Перед самым Чепино, пробираясь между деревьями, мы проникли в сад Ищева. Там нам назначили встречу с членом районного комитета партии Ангелом Чопевым. И вот в темноте резко прозвучал звонок велосипеда. Мы отозвались заранее условленным паролем, после чего Ангел появился в саду. В темноте сада мне не удалось рассмотреть лица Чопева, и оно представлялось мне таким, каким запомнилось лет семь назад, когда нам впервые довелось встретиться.
Тогда я еще учился в начальной школе. По дороге в школу мы проходили мимо старого здания общины, выкрашенного в какой-то странный лимонно-желтый цвет. Однажды ранним утром наше внимание привлекла суматоха около общины. Мы тут же забыли о школе и не услышали даже школьного звонка. В толпе сновали полицейские из Лыджене и Чепино. Они о чем-то громко говорили, до нас доносились ругательства. Запыхавшийся староста то и дело мелькал в дверях. Внимание всех было приковано к одному из окошек подвального помещения. Оно было открыто настежь. Железную решетку из него кто-то выломал. К полудни по селу разнеслась молва, что из подвала сбежал арестованный Ангел Чопев, печатавший фальшивые деньги.

ФРАГМЕНТЫ НАБОРА ДАННЫХ

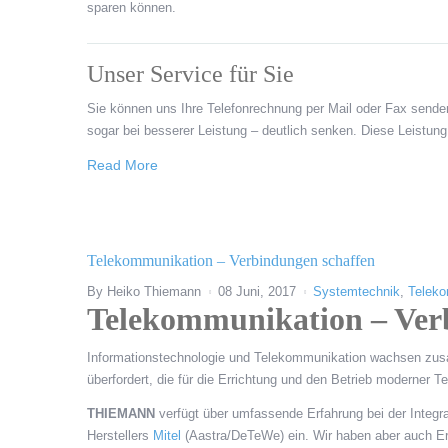
sparen können.
Unser Service für Sie
Sie können uns Ihre Telefonrechnung per Mail oder Fax senden
sogar bei besserer Leistung – deutlich senken. Diese Leistung 
Read More
Telekommunikation – Verbindungen schaffen
By
Heiko Thiemann
08 Juni, 2017
Systemtechnik
,
Teleko
Telekommunikation – Ver
Informationstechnologie und Telekommunikation wachsen zusam
überfordert, die für die Errichtung und den Betrieb moderner 
THIEMANN
verfügt über umfassende Erfahrung bei der Integr
Herstellers
Mitel
(Aastra/DeTeWe) ein. Wir haben aber auch E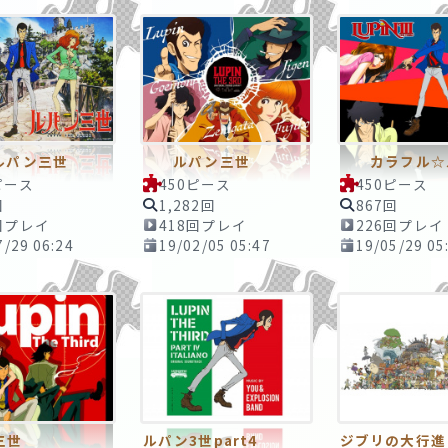
ン三世
ルパン三世
カラフル☆
ピース
450ピース
450ピース
回
1,282回
867回
回プレイ
418回プレイ
226回プレイ
7/29 06:24
19/02/05 05:47
19/05/29 05
三世
ルパン3世part4
ジブリの大行進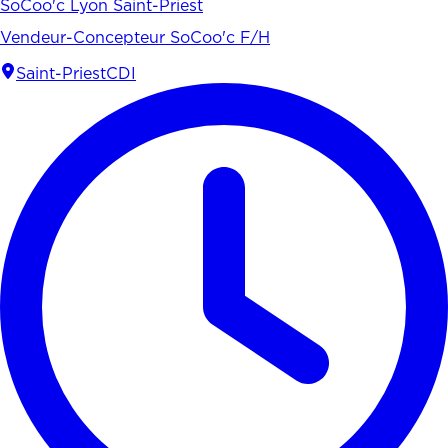
SoCoo'c Lyon Saint-Priest
Vendeur-Concepteur SoCoo'c F/H
Saint-Priest
CDI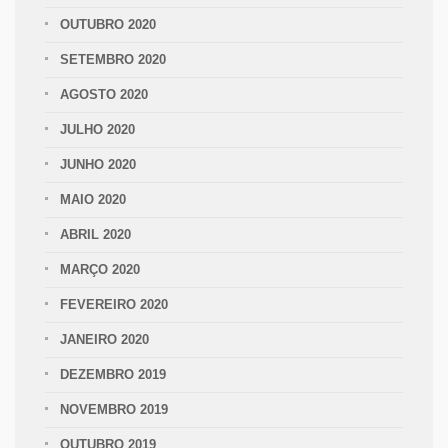
OUTUBRO 2020
SETEMBRO 2020
AGOSTO 2020
JULHO 2020
JUNHO 2020
MAIO 2020
ABRIL 2020
MARÇO 2020
FEVEREIRO 2020
JANEIRO 2020
DEZEMBRO 2019
NOVEMBRO 2019
OUTUBRO 2019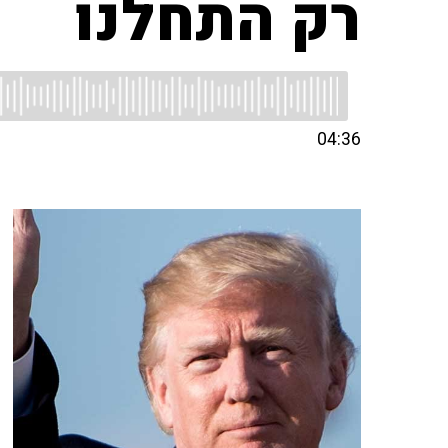
רק התחלנו
04:36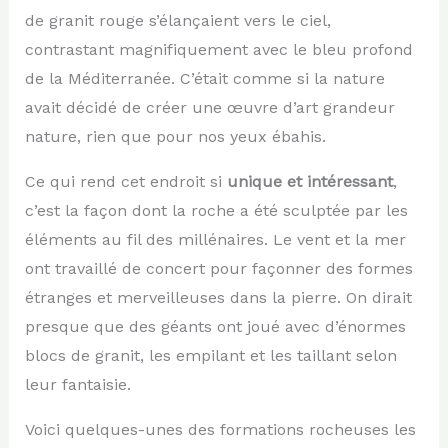
de granit rouge s’élançaient vers le ciel,
contrastant magnifiquement avec le bleu profond
de la Méditerranée. C’était comme si la nature
avait décidé de créer une œuvre d’art grandeur
nature, rien que pour nos yeux ébahis.
Ce qui rend cet endroit si
unique et intéressant
,
c’est la façon dont la roche a été sculptée par les
éléments au fil des millénaires. Le vent et la mer
ont travaillé de concert pour façonner des formes
étranges et merveilleuses dans la pierre. On dirait
presque que des géants ont joué avec d’énormes
blocs de granit, les empilant et les taillant selon
leur fantaisie.
Voici quelques-unes des formations rocheuses les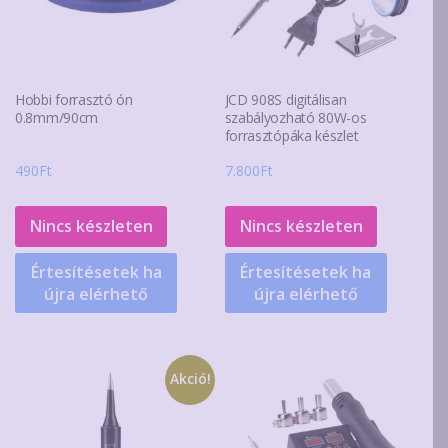
Hobbi forrasztó ón
JCD 908S digitálisan
0.8mm/90cm
szabályozható 80W-os
forrasztópáka készlet
490
Ft
7.800
Ft
Nincs készleten
Nincs készleten
Értesítésetek ha
Értesítésetek ha
újra elérhető
újra elérhető
Akció!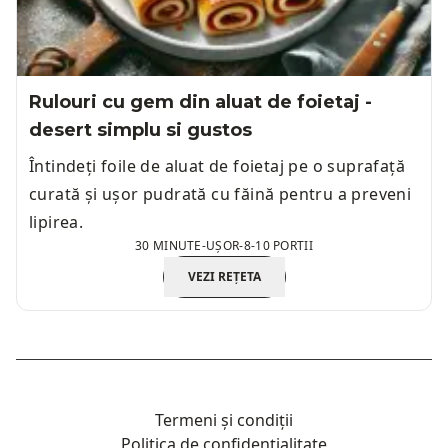
Rulouri cu gem din aluat de foietaj -
desert simplu si gustos
Întindeți foile de aluat de foietaj pe o suprafață
curată și ușor pudrată cu făină pentru a preveni
lipirea.
30 MINUTE
-
UȘOR
-
8-10 PORTII
VEZI REȚETA
Termeni și condiții
Politica de confidențialitate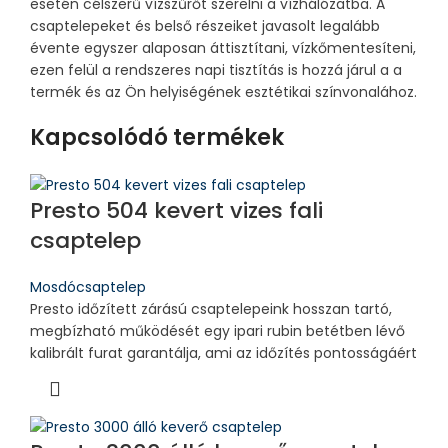
esetén célszerű vízszűrőt szerelni a vízhálózatba. A
csaptelepeket és belső részeiket javasolt legalább
évente egyszer alaposan áttisztítani, vízkőmentesíteni,
ezen felül a rendszeres napi tisztítás is hozzá járul a a
termék és az Ön helyiségének esztétikai színvonalához.
Kapcsolódó termékek
Presto 504 kevert vizes fali
csaptelep
Mosdócsaptelep
Presto időzített zárású csaptelepeink hosszan tartó,
megbízható működését egy ipari rubin betétben lévő
kalibrált furat garantálja, ami az időzítés pontosságáért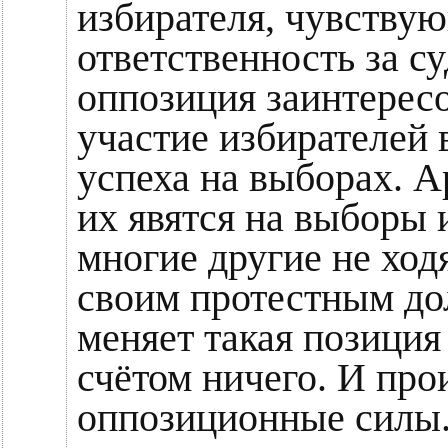
избирателя, чувству
ответственность за с
оппозиция заинтерес
участие избирателей 
успеха на выборах. 
их явятся на выборы 
многие другие не ход
своим протестным до
меняет такая позиция
счётом ничего. И про
оппозиционные силы.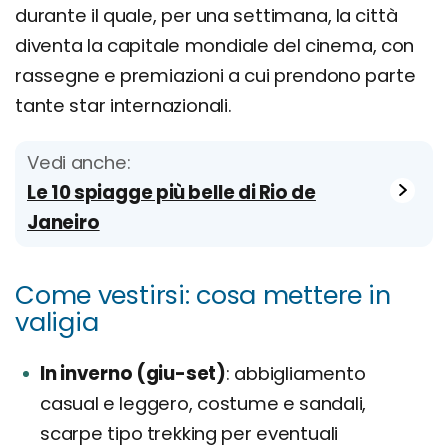
durante il quale, per una settimana, la città
diventa la capitale mondiale del cinema, con
rassegne e premiazioni a cui prendono parte
tante star internazionali.
Vedi anche:
Le 10 spiagge più belle di Rio de
Janeiro
Come vestirsi: cosa mettere in
valigia
In inverno (giu-set)
abbigliamento
casual e leggero, costume e sandali,
scarpe tipo trekking per eventuali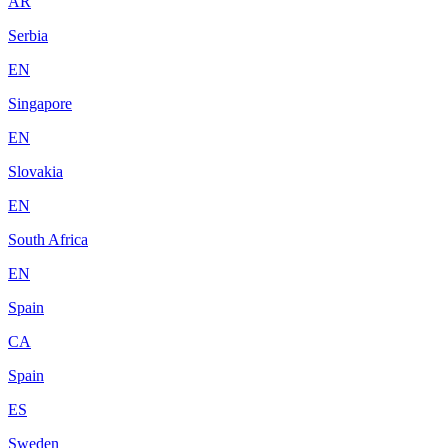
AR
Serbia
EN
Singapore
EN
Slovakia
EN
South Africa
EN
Spain
CA
Spain
ES
Sweden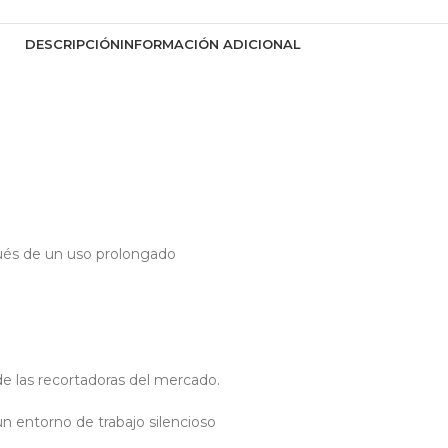
DESCRIPCIÓN
INFORMACIÓN ADICIONAL
pués de un uso prolongado
e las recortadoras del mercado.
un entorno de trabajo silencioso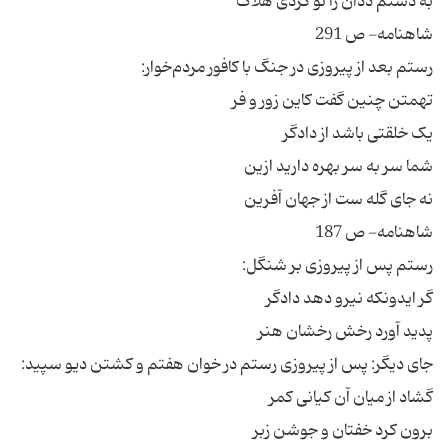
به دستم ددان را تو کردی هلاک
شاهنامه- ص 291
رستم بعد از پیروزی در جنگ با کافور مردم‌خوار:
تهمتن چنین گفت کاین زور و فر
یک خلقتی باشد از دادگر
شما سر به سر بهره دارید ازین
نه جای گله ست از جهان آفرین
شاهنامه- ص 187
رستم پس از پیروزی بر شنگل:
گر ایدونکه نیرو دهد دادگر
پدید آورد رخش رخشان هنر
جای دیگر: پس از پیروزی رستم در خوان هفتم و کشتن دیو سپید:
گشاد از میان آن کیانی کمر
برون کرد خفتان و جوشن زبر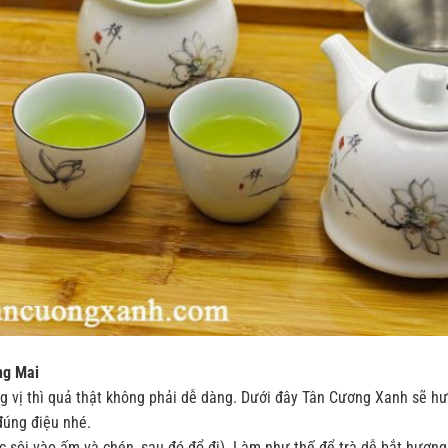
ng Mai
 vị thì quả thật không phải dễ dàng. Dưới đây Tân Cương Xanh sẽ h
đúng điệu nhé.
 sôi vào ấm và chén, sau đó đổ đi). Làm như thế để trà dễ bắt hương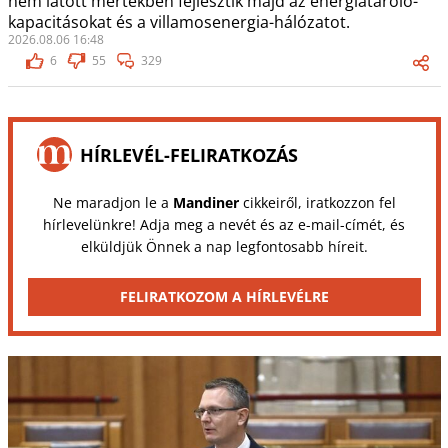
nem látott mértékben fejlesztik majd az energiatároló-
kapacitásokat és a villamosenergia-hálózatot.
2026.08.06 16:48
6
55
329
HÍRLEVÉL-FELIRATKOZÁS
Ne maradjon le a
Mandiner
cikkeiről, iratkozzon fel
hírlevelünkre! Adja meg a nevét és az e-mail-címét, és
elküldjük Önnek a nap legfontosabb híreit.
FELIRATKOZOM A HÍRLEVÉLRE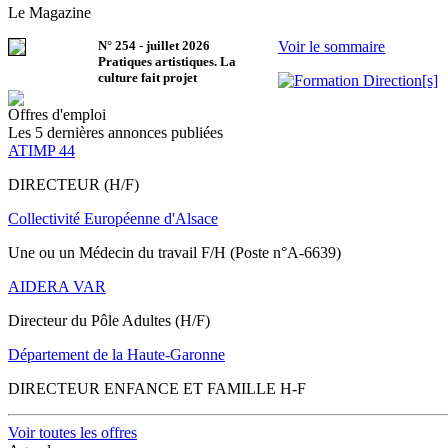
Le Magazine
N°
254
-
juillet 2026
Voir le sommaire
Pratiques artistiques. La
culture fait projet
Offres d'emploi
Les 5 dernières annonces publiées
ATIMP 44
DIRECTEUR (H/F)
Collectivité Européenne d'Alsace
Une ou un Médecin du travail F/H (Poste n°A-6639)
AIDERA VAR
Directeur du Pôle Adultes (H/F)
Département de la Haute-Garonne
DIRECTEUR ENFANCE ET FAMILLE H-F
Voir toutes les offres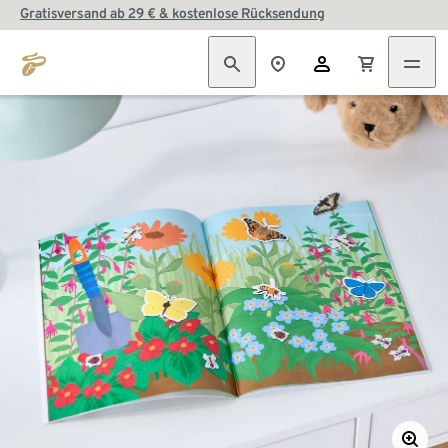
Gratisversand ab 29 € & kostenlose Rücksendung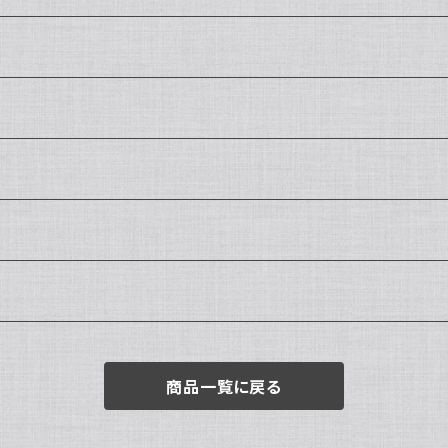
商品一覧に戻る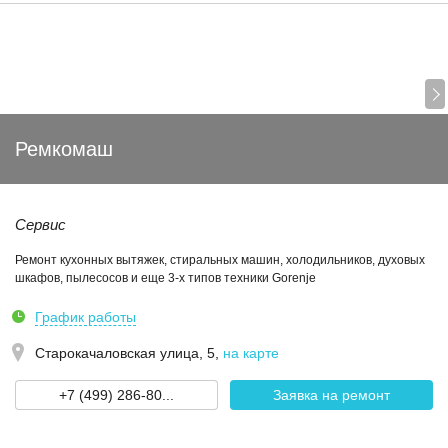
Ремкомаш
Сервис
Ремонт кухонных вытяжек, стиральных машин, холодильников, духовых
шкафов, пылесосов и еще 3-х типов техники Gorenje
График работы
Старокачаловская улица, 5
,
на карте
+7 (499) 286-80...
Заявка на ремонт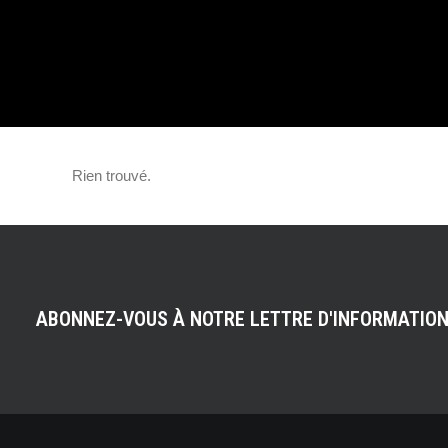
ARRIVENT DANS
BOITES AUX LET
Rien trouvé.
ABONNEZ-VOUS À NOTRE LETTRE D'INFORMATIO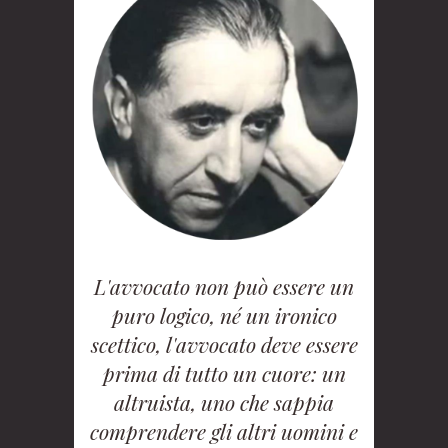
L'avvocato non può essere un
puro logico, né un ironico
scettico, l'avvocato deve essere
prima di tutto un cuore: un
altruista, uno che sappia
comprendere gli altri uomini e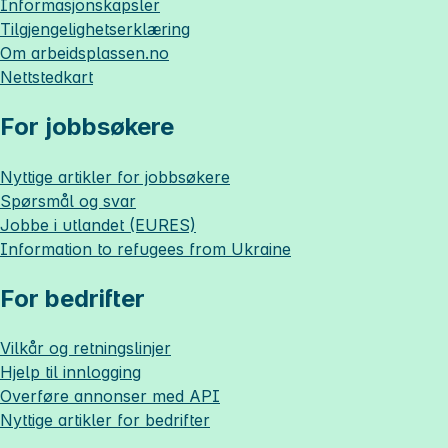
Informasjonskapsler
Tilgjengelighetserklæring
Om
arbeidsplassen.no
Nettstedkart
For jobbsøkere
Nyttige artikler for jobbsøkere
Spørsmål og svar
Jobbe i utlandet (EURES)
Information to refugees from Ukraine
For bedrifter
Vilkår og retningslinjer
Hjelp til innlogging
Overføre annonser med API
Nyttige artikler for bedrifter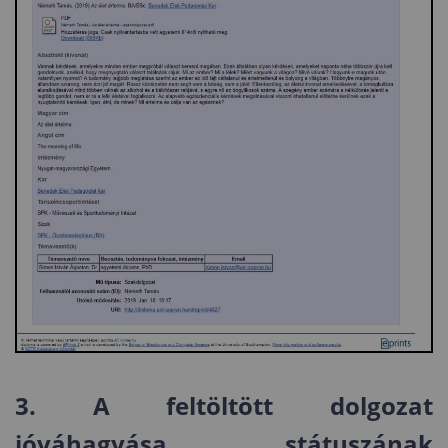
3. A feltöltött dolgozat
jóváhagyása státuszának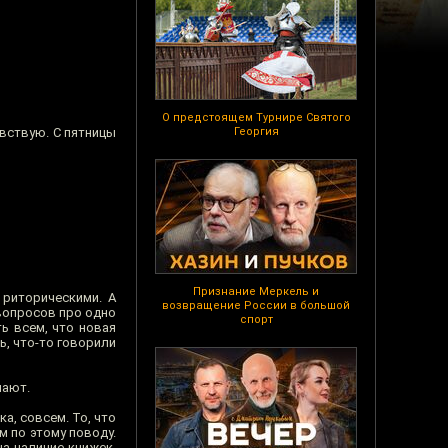
О предстоящем Турнире Святого
увствую. С пятницы
Георгия
Признание Меркель и
 риторическими. А
возвращение России в большой
 вопросов про одно
спорт
ь всем, что новая
ь, что-то говорили
чают.
ка, совсем. То, что
м по этому поводу.
на наличие книжек,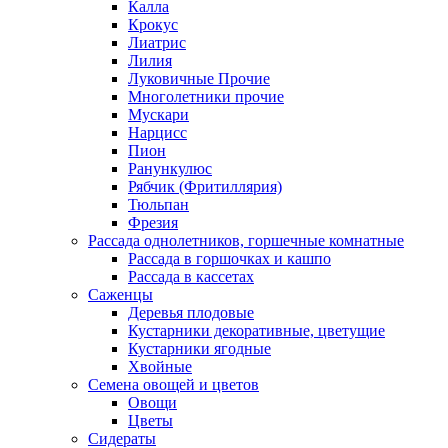
Калла
Крокус
Лиатрис
Лилия
Луковичные Прочие
Многолетники прочие
Мускари
Нарцисс
Пион
Ранункулюс
Рябчик (Фритиллярия)
Тюльпан
Фрезия
Рассада однолетников, горшечные комнатные
Рассада в горшочках и кашпо
Рассада в кассетах
Саженцы
Деревья плодовые
Кустарники декоративные, цветущие
Кустарники ягодные
Хвойные
Семена овощей и цветов
Овощи
Цветы
Сидераты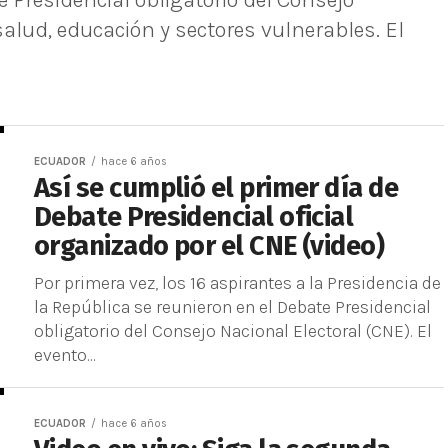
 Presidencial obligatorio del Consejo
salud, educación y sectores vulnerables. El
ECUADOR
hace 6 años
Así se cumplió el primer día de
Debate Presidencial oficial
organizado por el CNE (video)
Por primera vez, los 16 aspirantes a la Presidencia de
la República se reunieron en el Debate Presidencial
obligatorio del Consejo Nacional Electoral (CNE). El
evento...
ECUADOR
hace 6 años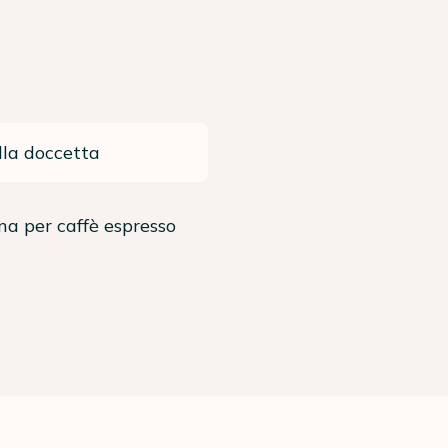
lla doccetta
a per caffè espresso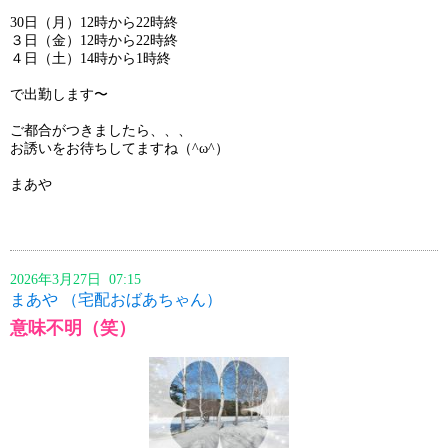
30日（月）12時から22時終
３日（金）12時から22時終
４日（土）14時から1時終
で出勤します〜
ご都合がつきましたら、、、
お誘いをお待ちしてますね（^ω^）ゞ
まあや
2026年3月27日 07:15
まあや （宅配おばあちゃん）
意味不明（笑）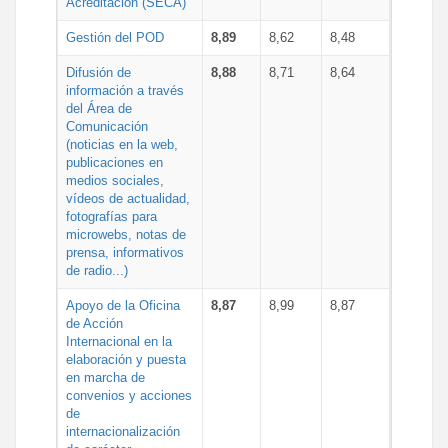
Acreditación (SECA)
Gestión del POD
8,89
8,62
8,48
Difusión de
8,88
8,71
8,64
información a través
del Área de
Comunicación
(noticias en la web,
publicaciones en
medios sociales,
vídeos de actualidad,
fotografías para
microwebs, notas de
prensa, informativos
de radio...)
Apoyo de la Oficina
8,87
8,99
8,87
de Acción
Internacional en la
elaboración y puesta
en marcha de
convenios y acciones
de
internacionalización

ВОПРОСЫ
1. Каким цветом было выкрашено старое здание общины, согласно тексту упражнения?
2. Перепишите из текста упражнения отрывок, начиная со слов «Перед самым Чепино, пробираясь» и заканчивая словами «впервые довелось встретиться.».

ОТВЕТЫ К ЗАДАНИЯМ
1. Странным лимонно-желтым цветом.

2.
Перед самым Чепино, пробираясь между деревьями, мы проникли в сад Ищева. Там нам назначили встречу с членом районного комитета партии Ангелом Чопевым. И вот в темноте резко прозвучал звонок велосипеда. Мы отозвались заранее условленным паролем, после чего Ангел появился в саду. В темноте сада мне не удалось рассмотреть лица Чопева, и оно представлялось мне таким, каким запомнилось лет семь назад, когда нам впервые довелось встретиться.